**Questions to answer:**
#1 Decide whether each statement agrees with the poem below, answering yes or no and quoting the words that decide it: (a) The speaker says "I'm your devil." (b) The speaker claims to be able to pull the listener back with a single look. (c) The speaker says there are many others besides the listener.
#2 Quote everything in the poem below from "I can pull you" down to "heart a must.".

**Text provided:**

Sunday, October 31, 2004

{**}

ANGEL AND DEVIL by Avery Robertson
I'm your angel,
but I can be desire;
turn your world inside out,
mark you with my fyre.

I can pull you back with
a word or phrase;
I know you, your pleasure,
take you inside this craze.

I'm your devil,
tempt you with my lust;
till you're filled with only me..
my voice in your heart a must.

Take you up, then down,
make you smile then rage;
sooth your savage soul,
then turn another page.

I say "I will" then I don't,
I know I can be a tease;
but there's only you for me,
only "you" will I, can I please.

I run then return,
don't think I don't try;
I'm hard then soft,
my silent mournful cry.

**Material provided:**
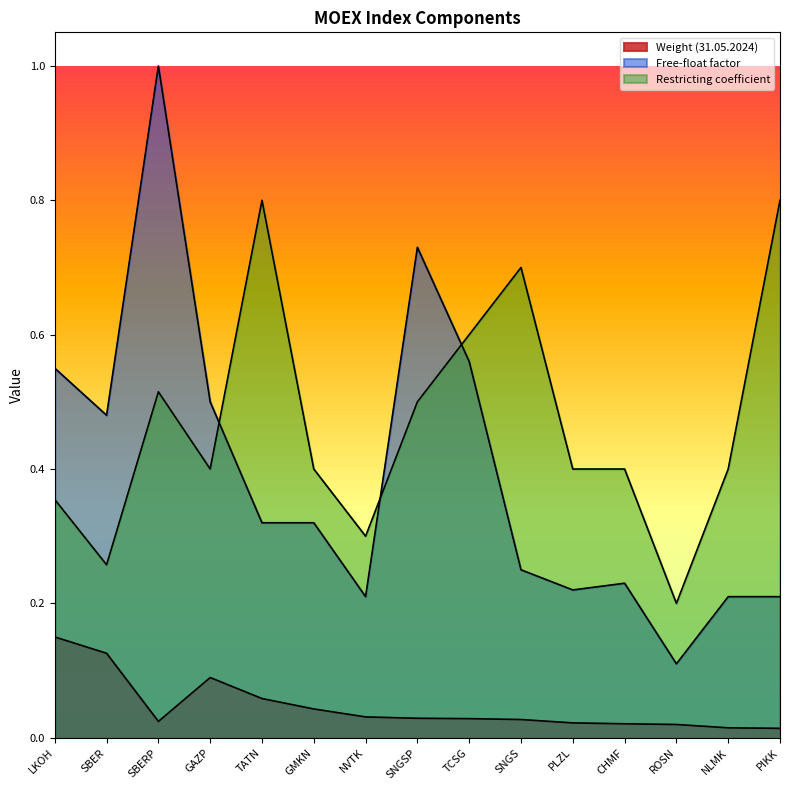

What is the difference between the highest and lowest values at SBER?

0.4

**Results:**
#1
(a) Yes: "I'm your devil,"
(b) No: "a word or phrase;"
(c) No: "but there's only you for me,"

#2
I can pull you back with
a word or phrase;
I know you, your pleasure,
take you inside this craze.

I'm your devil,
tempt you with my lust;
till you're filled with only me..
my voice in your heart a must.